パッと考えて、5秒以内に答えを出して下さい。


ここにバットとボールが1個づつあります。価格は合計で11,000円です。

尚、バットの価格はボールより10,000円高いです。

それでは、バットとボールの価格はそれぞれいくらでしょう?


ここでパッ考えて、ああバットは10,000円、ボールは1,000円と

思いませんでしたか?これが直感的な答えの出し方です。

文面ではバットはボールよりも10,000円高いとあるのですから、

ボールの価格が1,000円だとすると、バットの価格は11,000円になり、

これだと合計価格が12,000円になって、理屈が合いません。

正解はバットが10,500円、ボールが500円ですね。


この様に人間の脳は、あらゆる事象に対して、直感が働いて

瞬間的に答えを出すという機能を持っています。

何故この様な機能があるかと言えば、危機回避の為に必須の能力だからです。

数百万年前に現れた人類は、長い旧石器時代の間、狩猟で生活をしていました。

狩猟に行って、近くの茂みが急にガサガサしたら、

【危険だ!】と感じてまずは急いで距離を取る。

だって相手はウサギかもしれないし、虎の様な猛獣かもしれません。

いちいち確認していたら、それこそ命がいくつあっても足りませんよね。


この直感というのは、長い経験則も参考にするという凄さも持っています。

将棋の羽生9段は著作の中で【私の経験では、将棋における直感は9割が正しい】と

述べています。

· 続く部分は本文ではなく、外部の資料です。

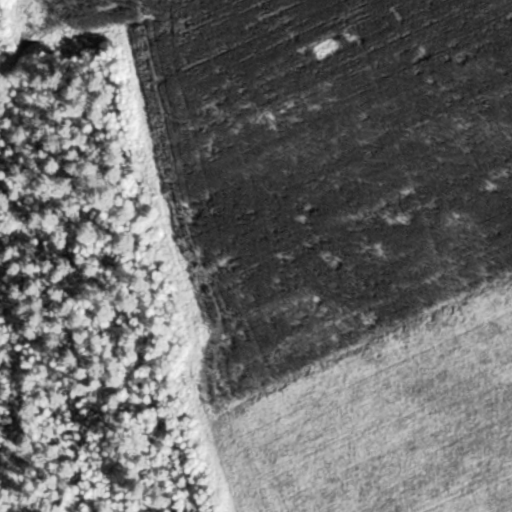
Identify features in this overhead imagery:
park: (256, 256)
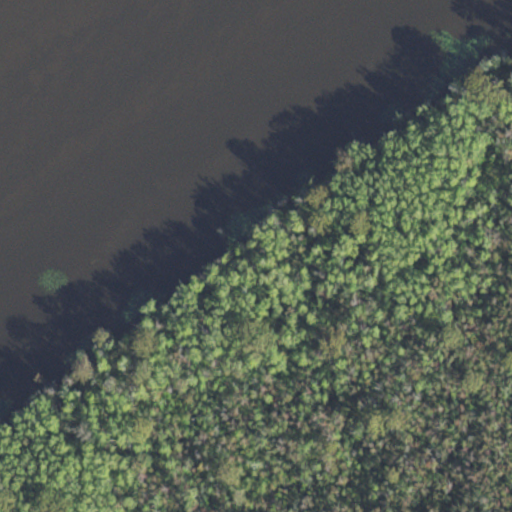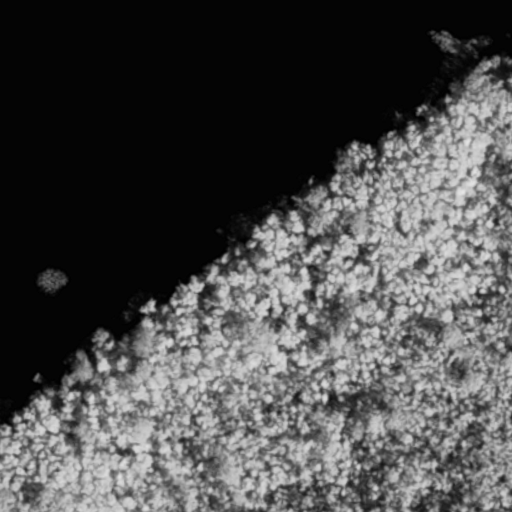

パッと将棋の盤面を見て、

最初に見えた手が一番の最善手である事が多いというわけです。

持ち時間で考えているのは、こうした直感で見えた手が、論理的に正しいのか?

検証に充てているのだそうです。

長い経験で培ってきた能力が、直感にも反映していると言う事ですね。

この様な経験は皆さんにもあるのではないでしょうか?

数学の問題を短時間で解くのにも、こうした直感は大事だったりします。


さて、この直感の対極にあるのが、論理的に考えるという思考です。

何でもかんでも直感的に正しいと思った内容で進めてしまうと、

時に大きなミスが起こります。

金融商品とか不動産とかの投資商売でだまされるケースは、内容を詳しく理解も

しないで、【なんとなく良さそうだ】とか、【儲かっている人が一杯居そうだ】、

とか、直感で決めている場合がほとんどです。

大体、あの様な営業的パンフレットは、拡販用に作られていますから、

都合の悪い事はまず書かれていないし、どうしても書かなくてはならない場合は、

眼につかない所に小さな文字でこっそり書いてあるのが普通です。


健康用のサプリメントなんかもそうですね。こういう商品の多くは

色々な有名人が登場して、【私はこれで健康になりました!】なんて

大きな声でPRしていますが、大抵隅の方に

【個人の感想です。効果を保証するもではありません】と書かれているはずです。

医薬品として認められる為には、動物実験、人体を使ったかなりの数の

臨床試験を行い、その投与によって、一定以上の割合で確実な改善効果が見られ、

致命的な副作用が少なく、またその効果が具現化する理由を論理的に

説明出来なくてはなりません。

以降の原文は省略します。